## [Set exercise]
In the exhibition review, which two curators created the show?

When Art Is Magic – The Arcade of Hypermodernity

“Oh Sandy, the aurora is risin’ behind us/ This pier lights our carnival life on the water…” – Bruce Springsteen

Now at Studio Channel Islands Art Center in Camarillo through, July 27th, curators Jason Jenn and Vojislav Radovanovic create a new kind of carnival life, one that offers its own bright aurora, an interactive world that morphs technology into magic and the rush of modern life and angst into a spiritual and sensual experience.

Exhibiting artists CARLOS LUNA JAMES,  CHENHUNG CHEN, CHRIS TOWLE, EDWIN VASQUEZ, EUGENE AHN, GIRLACN, GREGORY FRYE, IBUKI KURAMOCHI, ISMAEL DE ANDA III, JASON HEATH, JASON JENN, JEFF FROST, JENNIE E PARK, JODY ZELLEN, JOSEPH CARRILLO, KAREN HOCHMAN BROWN, LESLIE FOSTER, LIBERTY WORTH, MATTHEW PAGOAGA, R SKY PALKOWITZ, and VOJISLAV RADOVANOVIĆ each shape a miraculous exhibition that invites viewers to partake of a literal art arcade, touching, playing, dancing, and yes, even inhaling the scent of the art.

[Extracted records]

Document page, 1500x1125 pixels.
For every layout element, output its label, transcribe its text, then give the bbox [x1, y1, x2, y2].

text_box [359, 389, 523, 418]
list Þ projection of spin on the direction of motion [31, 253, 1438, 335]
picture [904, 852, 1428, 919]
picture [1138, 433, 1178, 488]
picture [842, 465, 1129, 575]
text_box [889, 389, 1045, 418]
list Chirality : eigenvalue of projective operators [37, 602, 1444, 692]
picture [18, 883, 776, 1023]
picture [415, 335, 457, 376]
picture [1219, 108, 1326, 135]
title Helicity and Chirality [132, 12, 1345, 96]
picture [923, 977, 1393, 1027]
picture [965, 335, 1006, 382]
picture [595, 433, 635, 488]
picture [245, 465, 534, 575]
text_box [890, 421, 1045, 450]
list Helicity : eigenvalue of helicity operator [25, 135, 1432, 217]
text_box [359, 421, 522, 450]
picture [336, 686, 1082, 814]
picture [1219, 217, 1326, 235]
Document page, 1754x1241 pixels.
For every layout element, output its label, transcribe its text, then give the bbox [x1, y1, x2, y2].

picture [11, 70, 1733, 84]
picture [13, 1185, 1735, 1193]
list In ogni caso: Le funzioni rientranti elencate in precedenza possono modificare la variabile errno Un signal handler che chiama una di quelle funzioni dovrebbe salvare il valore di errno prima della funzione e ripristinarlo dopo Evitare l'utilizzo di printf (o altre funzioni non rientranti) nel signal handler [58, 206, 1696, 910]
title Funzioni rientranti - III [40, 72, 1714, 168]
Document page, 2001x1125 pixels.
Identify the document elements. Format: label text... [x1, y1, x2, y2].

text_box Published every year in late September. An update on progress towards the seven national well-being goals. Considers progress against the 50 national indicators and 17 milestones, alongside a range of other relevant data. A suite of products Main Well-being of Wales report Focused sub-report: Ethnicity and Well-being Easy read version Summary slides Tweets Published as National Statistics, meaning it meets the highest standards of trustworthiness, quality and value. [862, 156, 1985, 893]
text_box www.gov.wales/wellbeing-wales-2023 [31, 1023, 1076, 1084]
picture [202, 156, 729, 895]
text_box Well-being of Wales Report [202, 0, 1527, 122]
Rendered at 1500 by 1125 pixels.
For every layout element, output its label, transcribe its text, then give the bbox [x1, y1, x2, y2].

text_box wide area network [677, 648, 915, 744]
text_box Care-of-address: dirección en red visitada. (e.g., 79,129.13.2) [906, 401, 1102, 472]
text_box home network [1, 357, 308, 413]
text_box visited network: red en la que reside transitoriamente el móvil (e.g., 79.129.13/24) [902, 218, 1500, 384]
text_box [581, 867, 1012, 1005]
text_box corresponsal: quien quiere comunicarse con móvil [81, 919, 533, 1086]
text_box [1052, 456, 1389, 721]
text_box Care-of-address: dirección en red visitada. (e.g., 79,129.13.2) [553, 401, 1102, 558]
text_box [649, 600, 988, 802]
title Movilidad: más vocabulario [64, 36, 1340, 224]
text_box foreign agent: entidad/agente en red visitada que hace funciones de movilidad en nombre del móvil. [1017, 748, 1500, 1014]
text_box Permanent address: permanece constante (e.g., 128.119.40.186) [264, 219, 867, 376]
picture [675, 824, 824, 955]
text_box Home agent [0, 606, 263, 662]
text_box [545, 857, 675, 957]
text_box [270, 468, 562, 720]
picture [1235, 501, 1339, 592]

## [Output of the exercise]
Jason Jenn and Vojislav Radovanovic